Tuesday, April 21, 2009

The Skilled Foreign Worker, Houston Variety

The New York Times has been running a wide-ranging series it calls “Remade in America: The Newest Immigrants and their Impact,”* and Sunday before last it examined the H1-B program, under which U.S. companies can temporarily import skilled foreigners to work, generally at what the Times calls “better paying jobs” in the high-tech industry (or, to be more accurate, at Indian outsourcing firms). The popular conception of the H1-B worker is that he or she is Indian (as is the super-genius Google worker who was the anecdotal hook for the Times piece; he had his visa but his wife doesn’t and must live in Canada while he commutes for conjugal visits from the California---that was the boo-hoo slant of the tale), or Chinese or Russian and possesses the math and science skills native Americans are too obtuse, lazy or just generally uninterested to acquire (or push their kids to acquire).** An accompanying graphic showing counties where there were large number of H1-B applications last year generally confirmed that notion: In Los Angeles, the largest corporate applicant was RJT Compuquest, in Miami-Dade it was Fortune Technologies, in Dallas it was Tech Mahnindra and in Collin County it was Infosys Technologies, headquartered in some place called Bangalore. In fact, the largest seeker of H1-B applications in every major metropolitan area listed by the Times was a high-tech company or institution, except for ...

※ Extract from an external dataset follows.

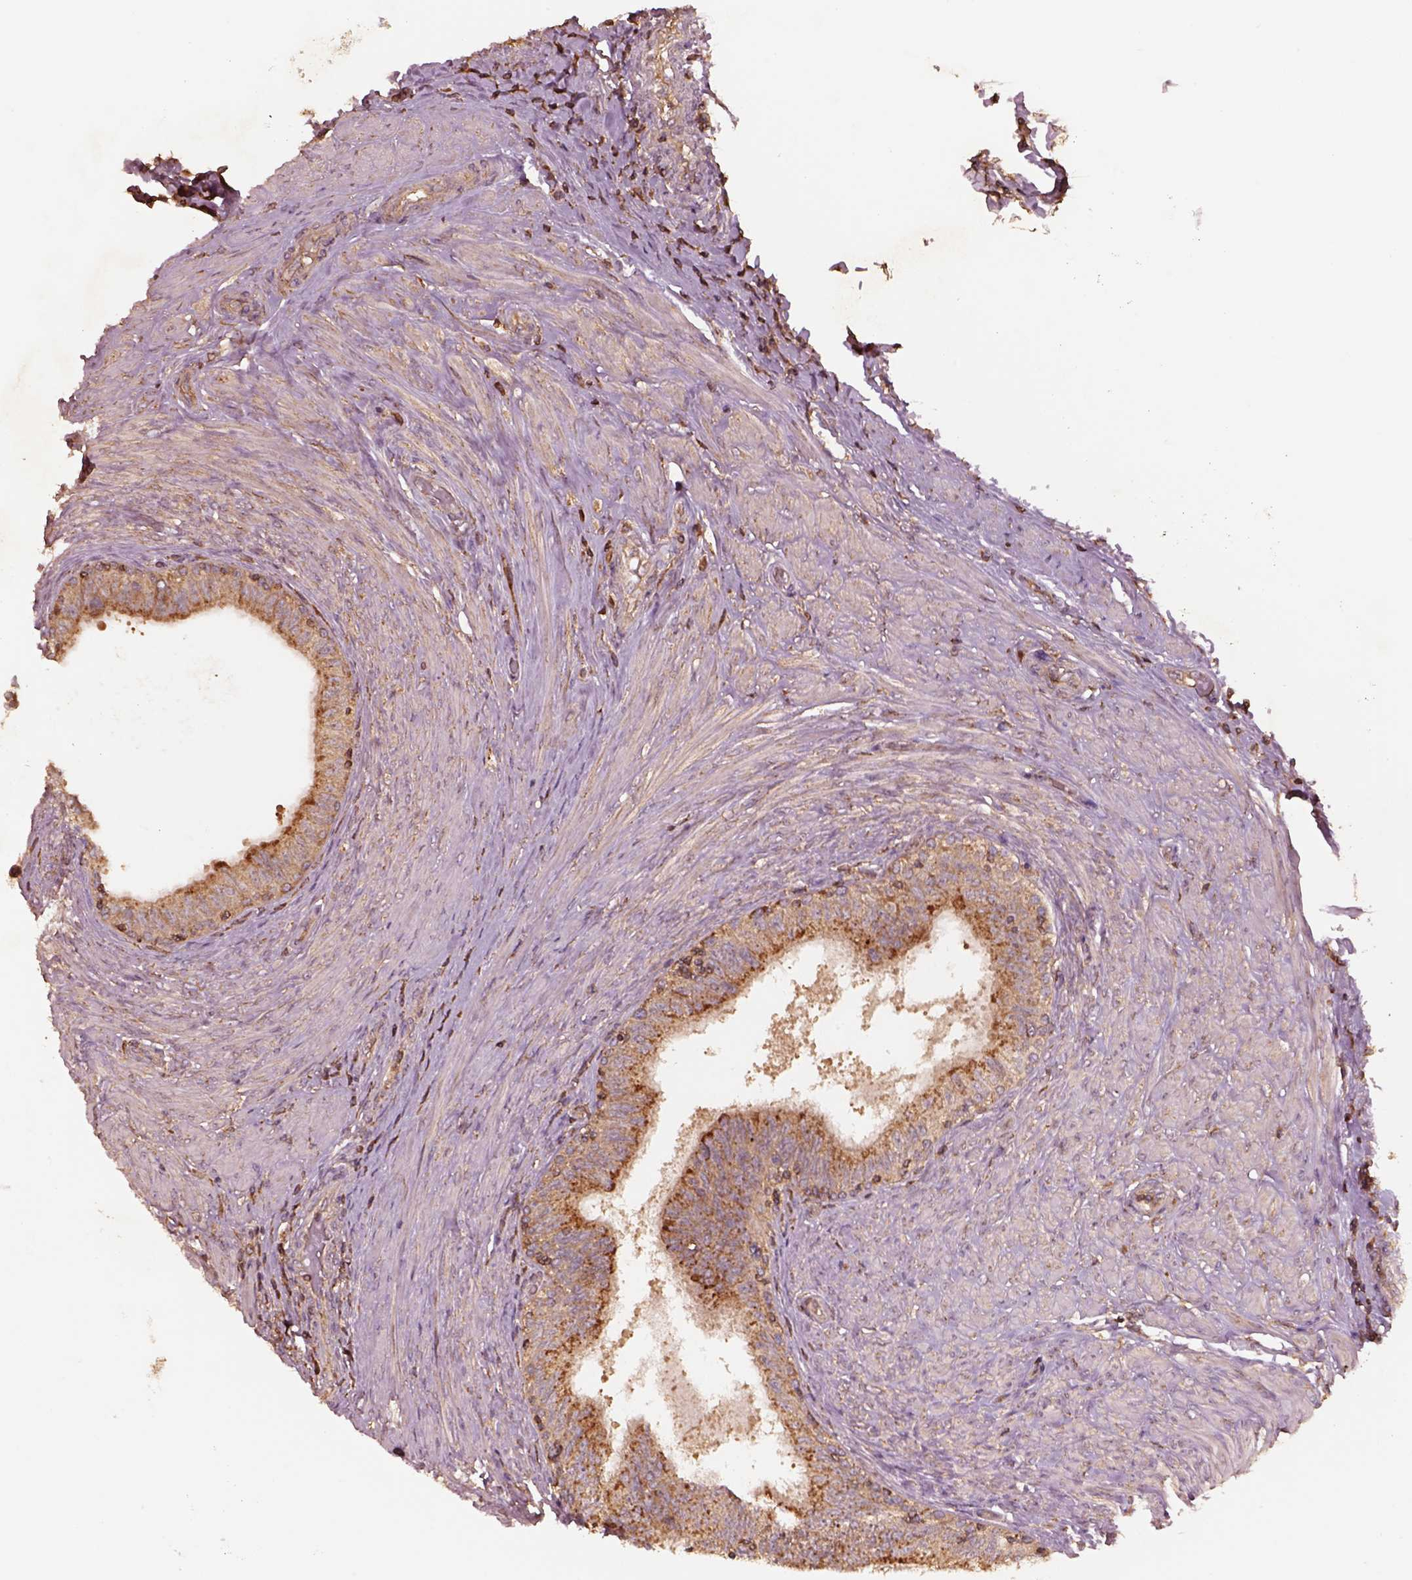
{"staining": {"intensity": "strong", "quantity": "<25%", "location": "cytoplasmic/membranous"}, "tissue": "epididymis", "cell_type": "Glandular cells", "image_type": "normal", "snomed": [{"axis": "morphology", "description": "Normal tissue, NOS"}, {"axis": "morphology", "description": "Seminoma, NOS"}, {"axis": "topography", "description": "Testis"}, {"axis": "topography", "description": "Epididymis"}], "caption": "This is a micrograph of immunohistochemistry (IHC) staining of normal epididymis, which shows strong expression in the cytoplasmic/membranous of glandular cells.", "gene": "TRADD", "patient": {"sex": "male", "age": 61}}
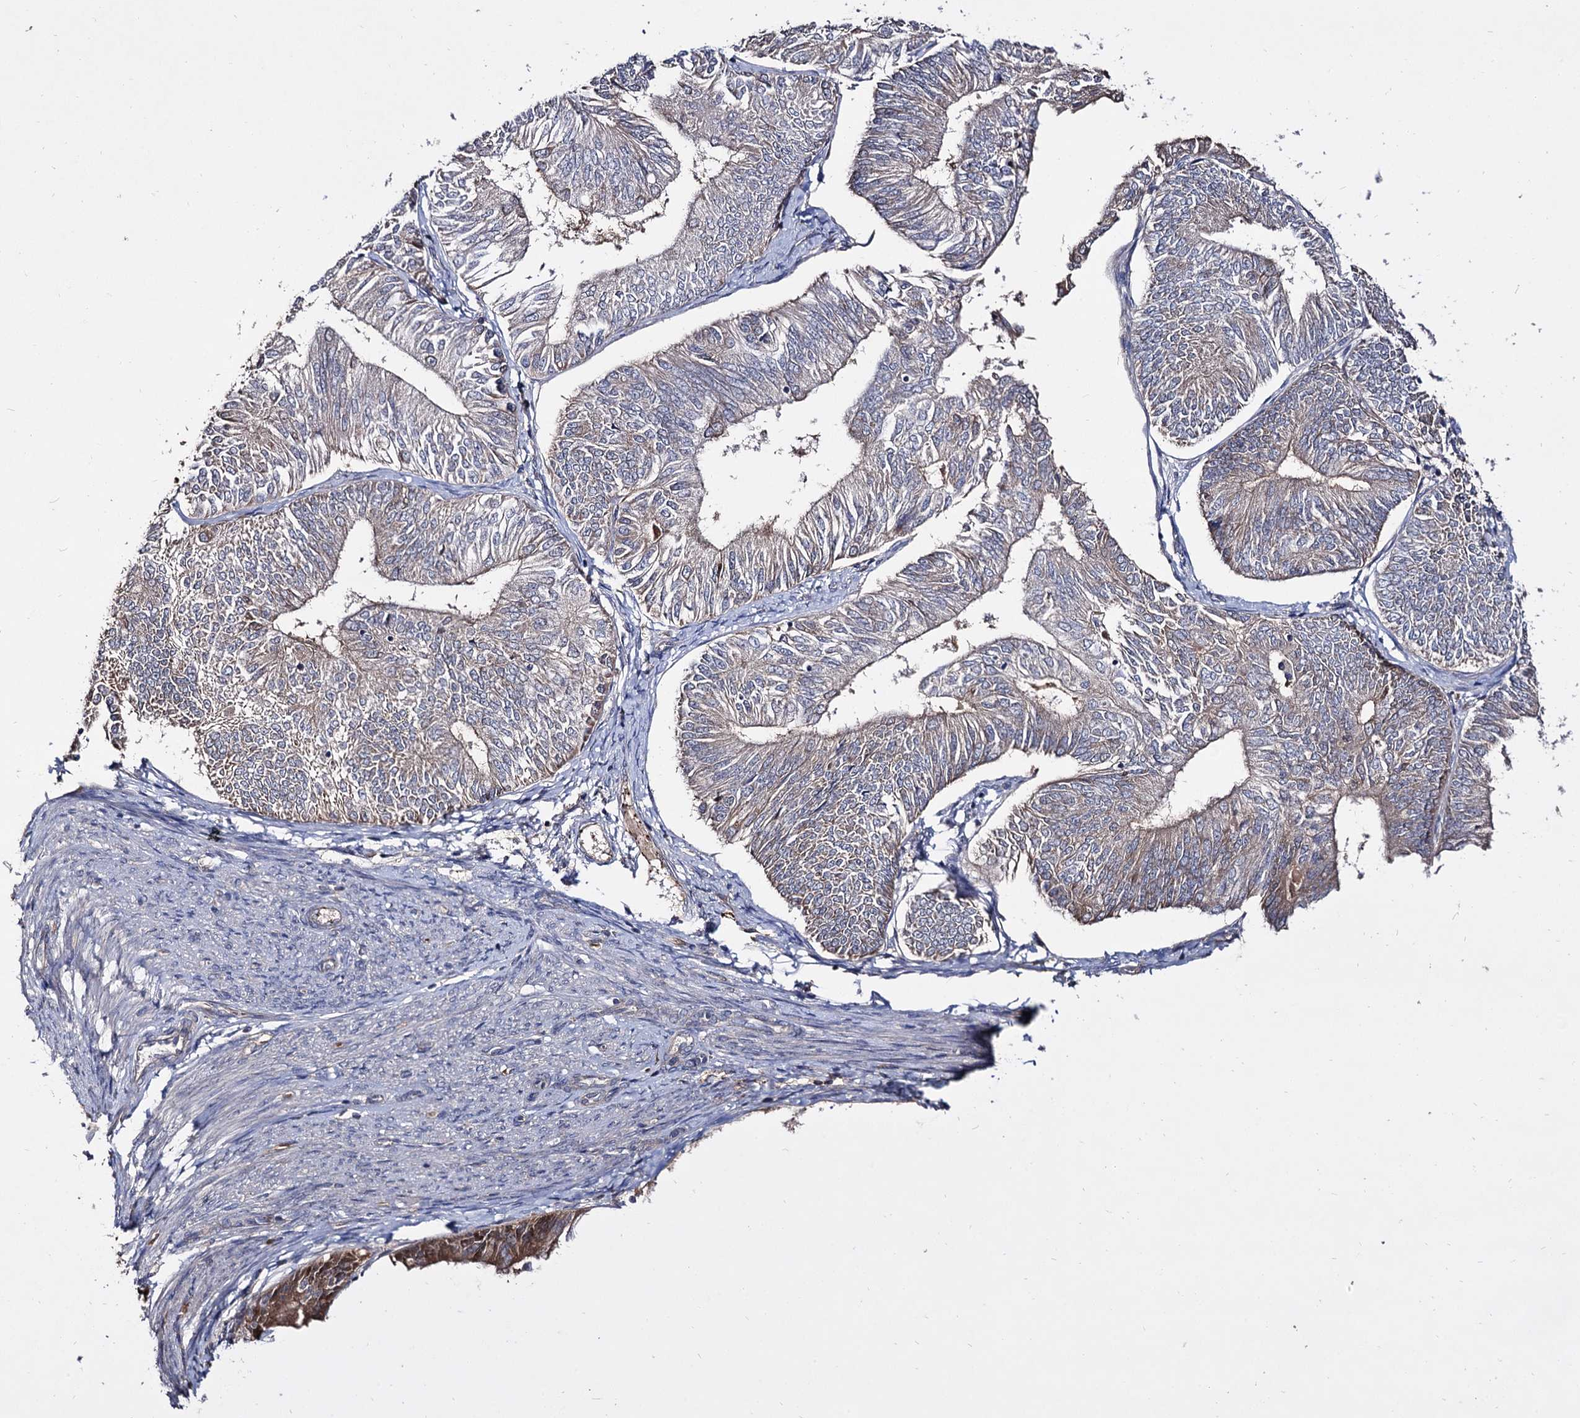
{"staining": {"intensity": "negative", "quantity": "none", "location": "none"}, "tissue": "endometrial cancer", "cell_type": "Tumor cells", "image_type": "cancer", "snomed": [{"axis": "morphology", "description": "Adenocarcinoma, NOS"}, {"axis": "topography", "description": "Endometrium"}], "caption": "High magnification brightfield microscopy of endometrial cancer stained with DAB (3,3'-diaminobenzidine) (brown) and counterstained with hematoxylin (blue): tumor cells show no significant expression.", "gene": "ARFIP2", "patient": {"sex": "female", "age": 58}}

Harris County, Texas. The largest applicant for temporary visas for skilled workers here in 2008 was … HISD, the taxpayer-supported government entity that is Houston’s largest employer. And who are these badly needed, highly skilled foreign workers? We can’t find any hard figures, but it’s safe to assume that many if not most are the “bilingual” elementary teachers that the school district has been hauling here from Mexico by the truckload, although “bilingual” is a glaring misnomer because so many of these "bilingualists" lack the English-language skills that would permit them to pass, say, a middle-school TAKS reading or writing test (we’re not exaggerating here---ask around, check it out yo’sef). They’re cannon fodder for a program that, as most any veteran and half-aware native-English-speaking educator (white, black or Hispanic) will privately tell you, is untenable to the point of absurdity, especially in a district that is now catering to growing numbers of immigrants (primarily Africans, Asians and Middle Easterners---most of them legal) who aren’t accorded the costly privilege of being taught for years in their native tongue.

As is often the case, these incidental statistical tracings give you a better picture of what Houston is really like, and what it’s becoming, than most anything you’ll read in the daily newspaper, or in a Greater Houston Partnership publication.*


*Check out last Sunday’s installment, which somewhat surprisingly for the Times offered an unflinching and relatively non-sentimental portrayal of an American-born child of Hispanic immigrants who lives in the D.C. suburbs. It’s not an, uh, elevating story. (The Times, of course, locates the problem in the supposed lack of resources devoted to tending to these kids in the suburban setting.)

**We’re guilty.

***The emerging paradigm is, of course, Mexico City, with slightly better air.